I’m such a fan of singleness. This article is for all my fellow single ladies and gents who’re struggling to find purpose in this time of life. It’s hard to embrace singleness when everyone around you is getting engaged or “falling in love” with potential marriage prospects (and gushing to you about how happy they are and how they know you’ll find the right person someday too). It’s as if people think your life can’t possibly be complete without a serious relationship.
I hear you! I too used to dread those good-intentioned conversations with family and friends (most of whom were married or in serious relationships) about my love life and whether or not it existed yet. The answer was always something like, “Nope! Still single. Hey, Justin. When are you going to propose to Louisa?” I know, I know — my conversation shifting skills were on point.
Love and service are hot topics in today’s culture, so I hope this post is insightful whether or not you believe in Jesus Christ as savior and Lord. I’m about to get to the core of my revelation, so listen up!
When you’re single you have more time and emotional capacity on your hands than your dating and married friends. Now is the time to do things for other people; to offer up your spare time, attention, and maybe even finances. You can serve more regularly at church, a nonprofit, or a service-oriented organization. You can go to various events and activities that put you in a position to meet new people and be a source of kindness, hope and love. When you’re in a relationship, your time and ability invest in new relationships is more limited.
When you’re single you get to choose how to spend your downtime. Why not use it for rest, health (mental, physical and spiritual) and strengthening your mind? If you’ve been unhappy and anxious about your singleness, I’d encourage you to use the time you normally spend wallowing in self-pity and worry about your relationship status doing things that build your faith, confidence, strength and friendships with other people.
Feel free to disagree with me here, but I truly believe there are more important things to life than marriage, sex and dating. Those things can be very good and purposeful when done in the right context, but they are not the essence of life. If you don’t have them, it most certainly doesn’t indicate that you’re a failure, unworthy of love or hopeless. However, it does mean you have more capacity to be a source of love and hope in many other lives.
It took me awhile to see my singleness as a blessing and an adventure. I can say in all honesty that I am grateful for the opportunity to have these years (and potentially many more to come) to invest in the relationships God puts in my life.
Yes, I would love to get married someday. The point of this post isn’t to bash marriage and romantic relationships. Much like singleness, marriage presents its own opportunities to love and serve. It draws out selflessness and sacrificial love — both beautiful and inspiring things. This world is in dire need of strong marriages that bear witness to faithfulness and devotion.
However, I have no current evidence of being married someday. Like it or not, that’s my reality. Instead of thinking of myself as a future girlfriend, fiance, bride, wife and mother, I’d rather view myself as I really am: Fully single until proven otherwise. Fully alive and living with real purpose and joy. Fully able to love and build strong relationships.
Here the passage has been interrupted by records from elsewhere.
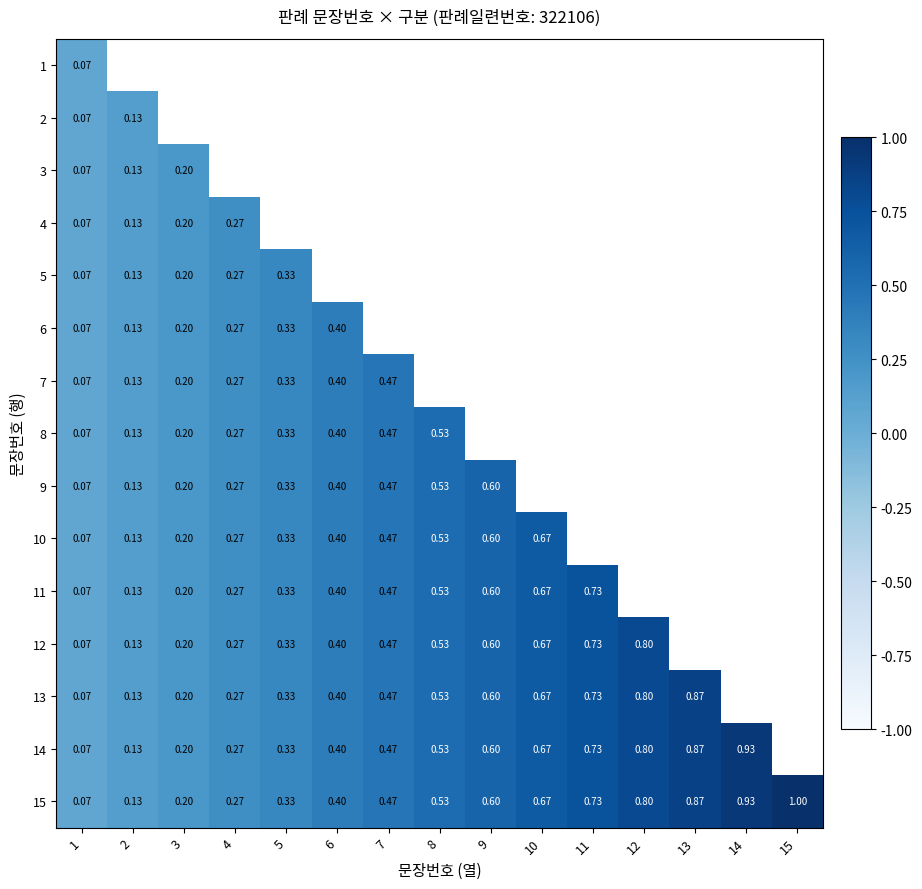

Is the value of 12 at 7 greater than the value of 15 at 6?

Yes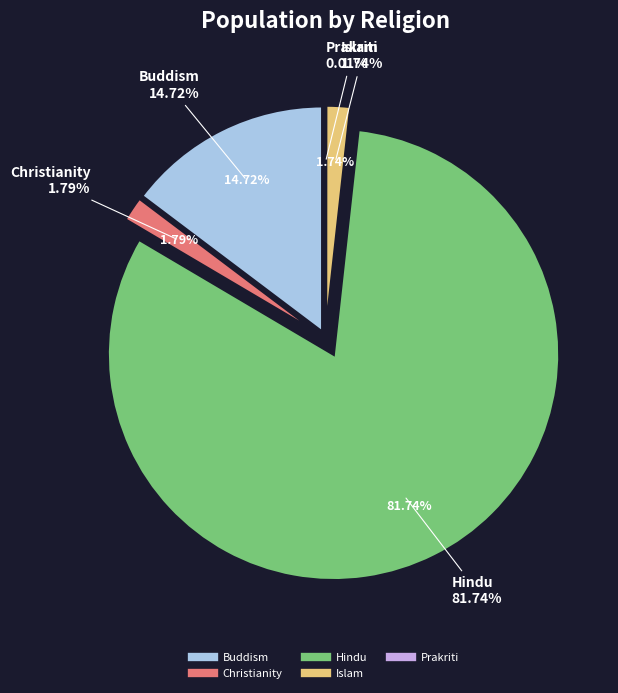

What percentage do Buddism and Christianity together represent?

16.5%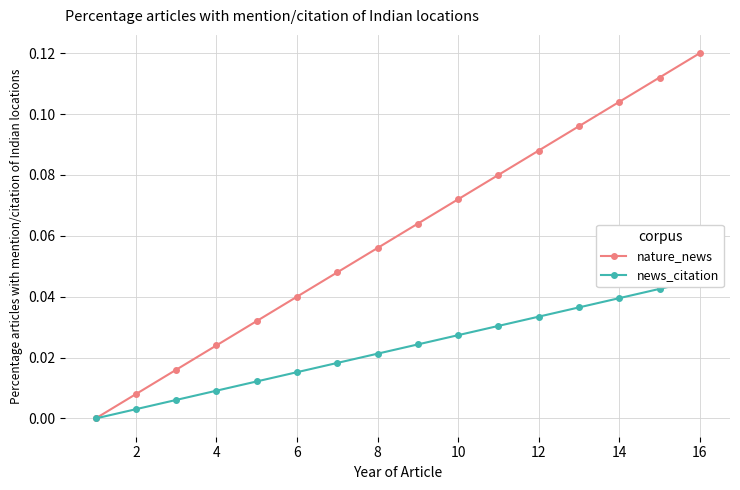

True or false: news_citation has more than 1 interior local peaks.

False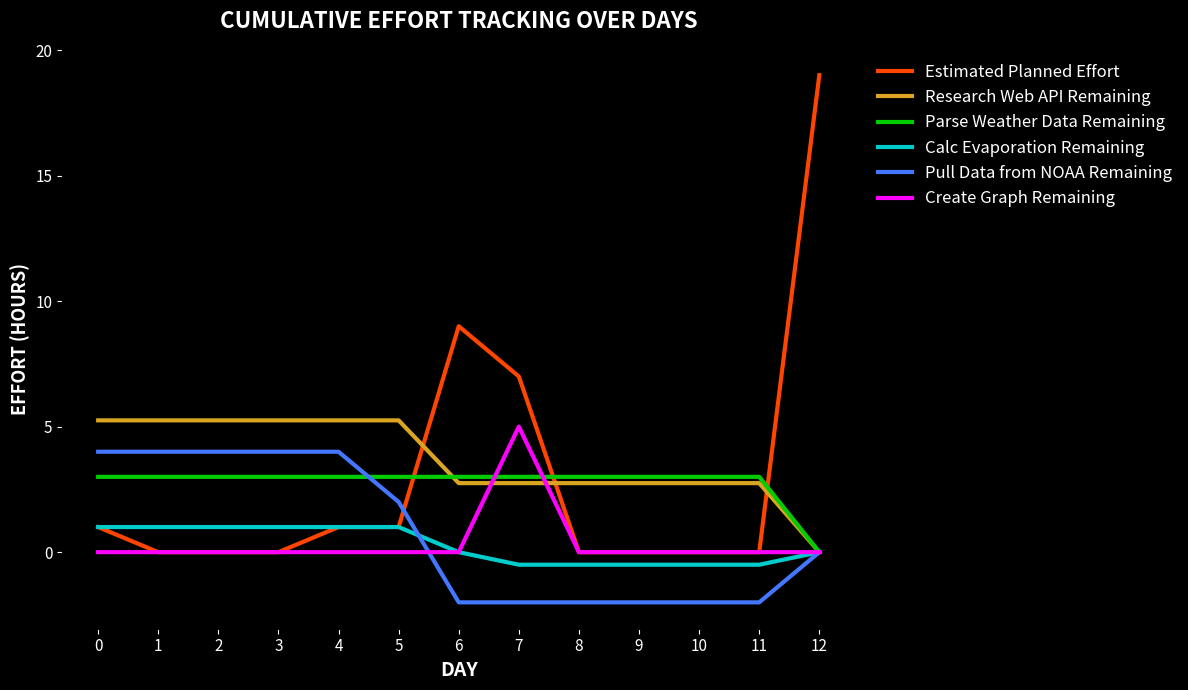

Count the number of data series in this chart.

6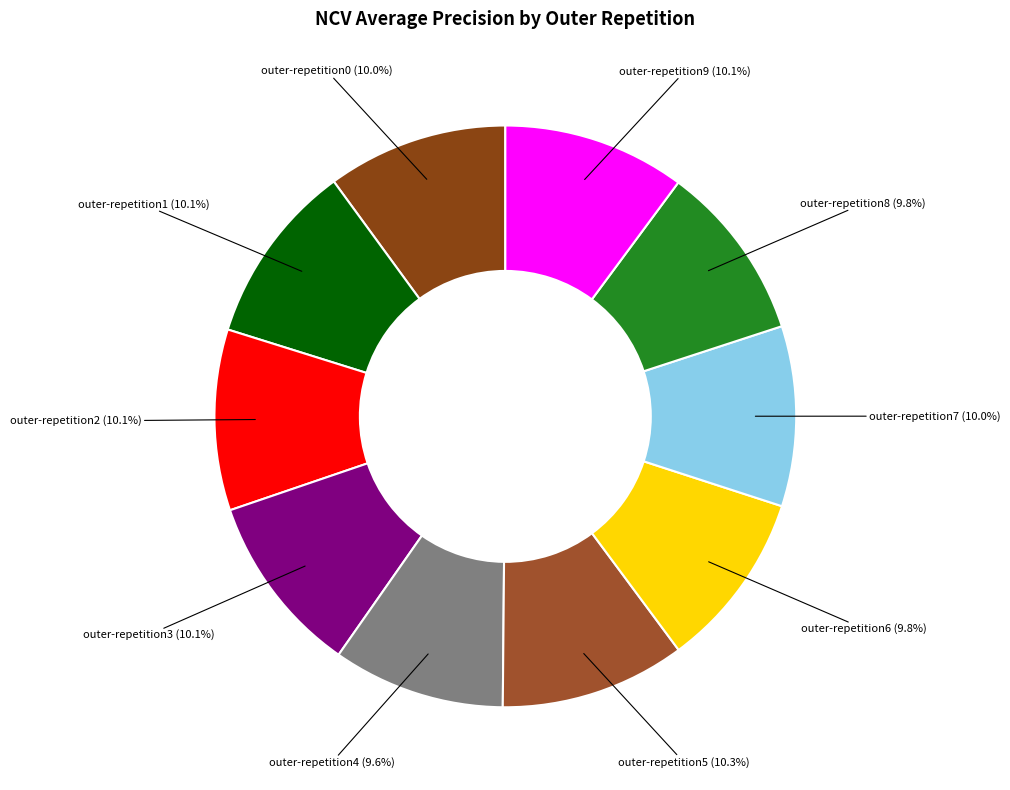

Count the number of slices in the pie.

10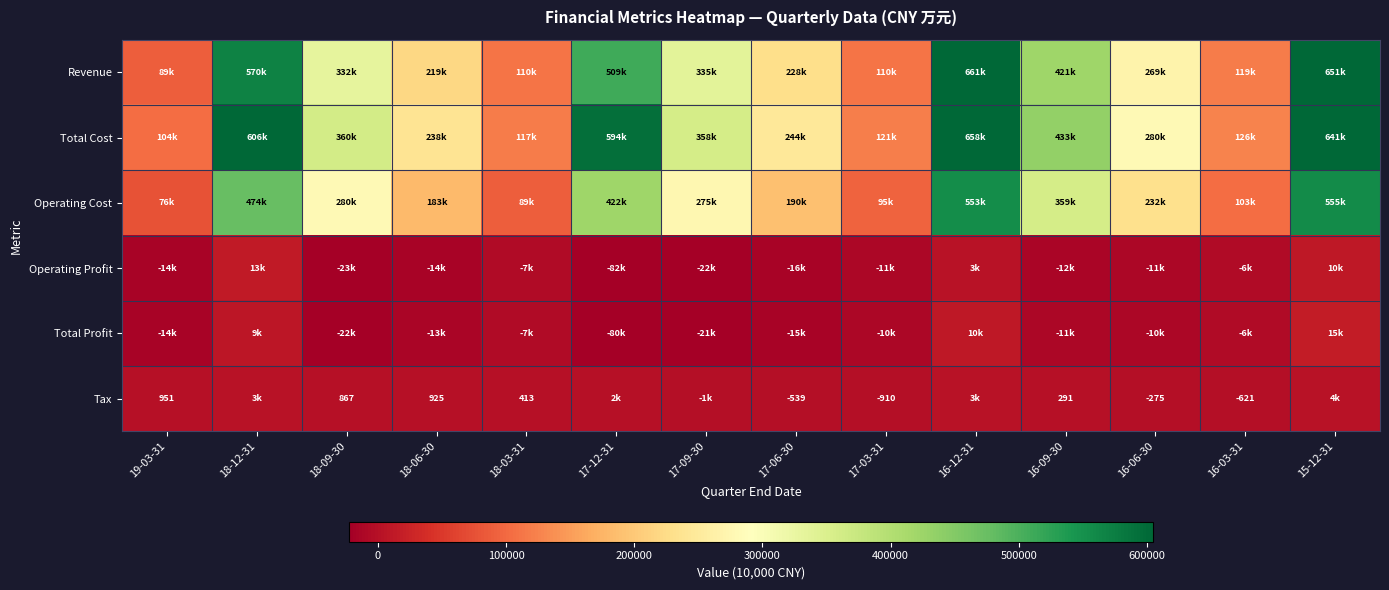

True or false: Revenue has a value of 179489 at 15-12-31.

False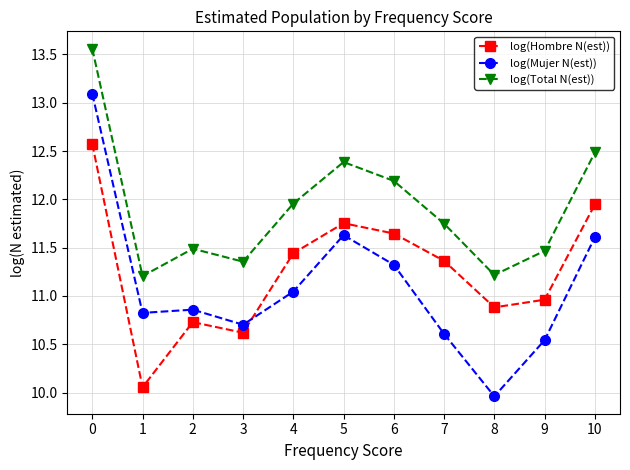

How many data points in log(Hombre N(est)) are less than 11?

5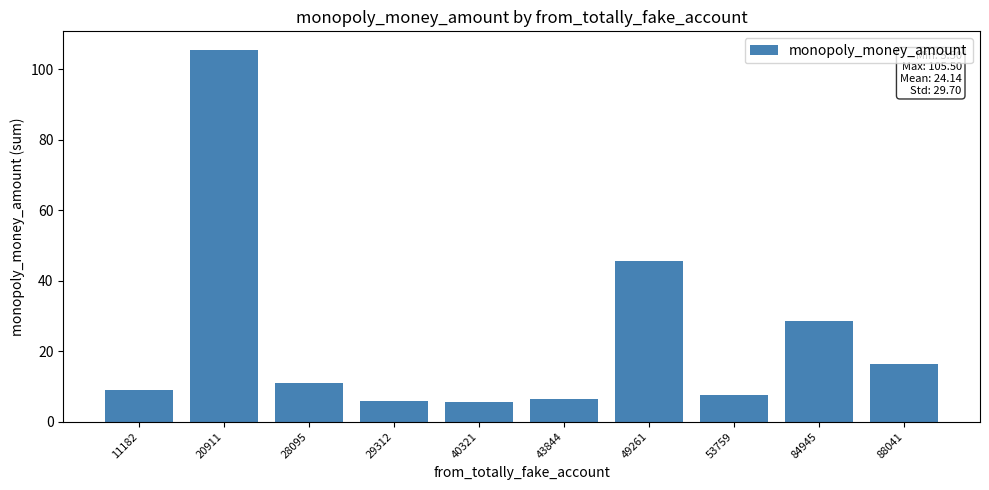

What is the value of the 5th bar from the left?

5.5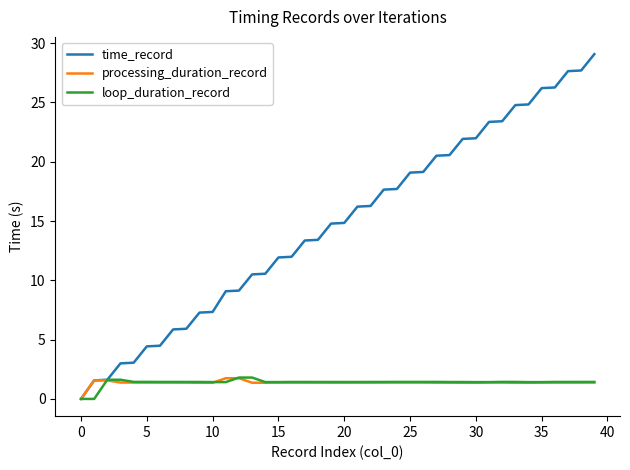

What is the greatest value displayed?

29.1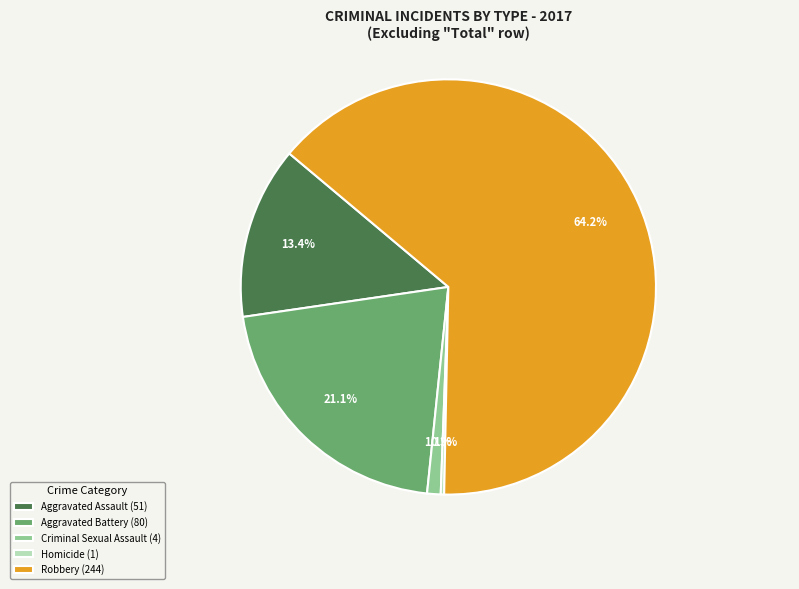

Is Aggravated Battery (80) the majority of the pie?

No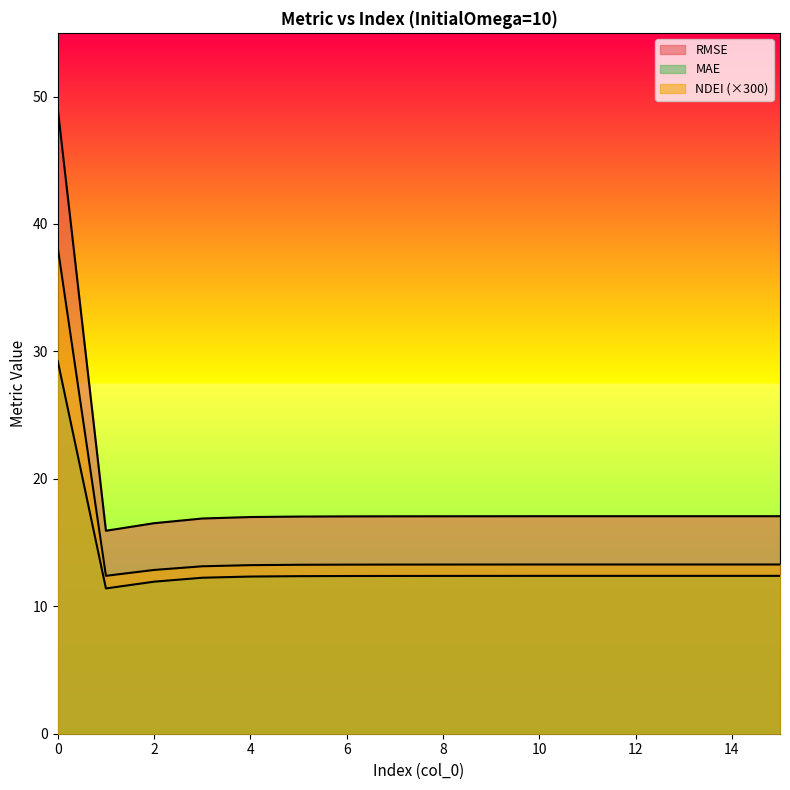

At 7, list the series in order from largest to smallest.

NDEI, RMSE, MAE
I’ve spent too much time believing that singleness is simply a time of waiting for real life to begin. It’s not. If being in a relationship is how you define vitality, you need to check your pulse… then reevaluate your definition of life.
To my married and dating family and friends:
Your relationships serve as great witnesses to the world. I’m encouraged by the way many of you relate to your significant others. I have the rare and wonderful opportunity to know so many faithful, selfless and loving men and women. Please don’t pity me and my fellow single women and men. We too have lives of purpose and love, even in our singleness.
To my fellow singles:
Don’t be afraid to be fully single. Embrace this time of life, because you might not get this wonderful opportunity again if it ends. Take advantage of the time and opportunities singleness affords you. Use it wisely and use it well. I’ll do the same until future notice, so don’t tell yourself that you’re alone in this. That’s just not true. Stop waiting and start living.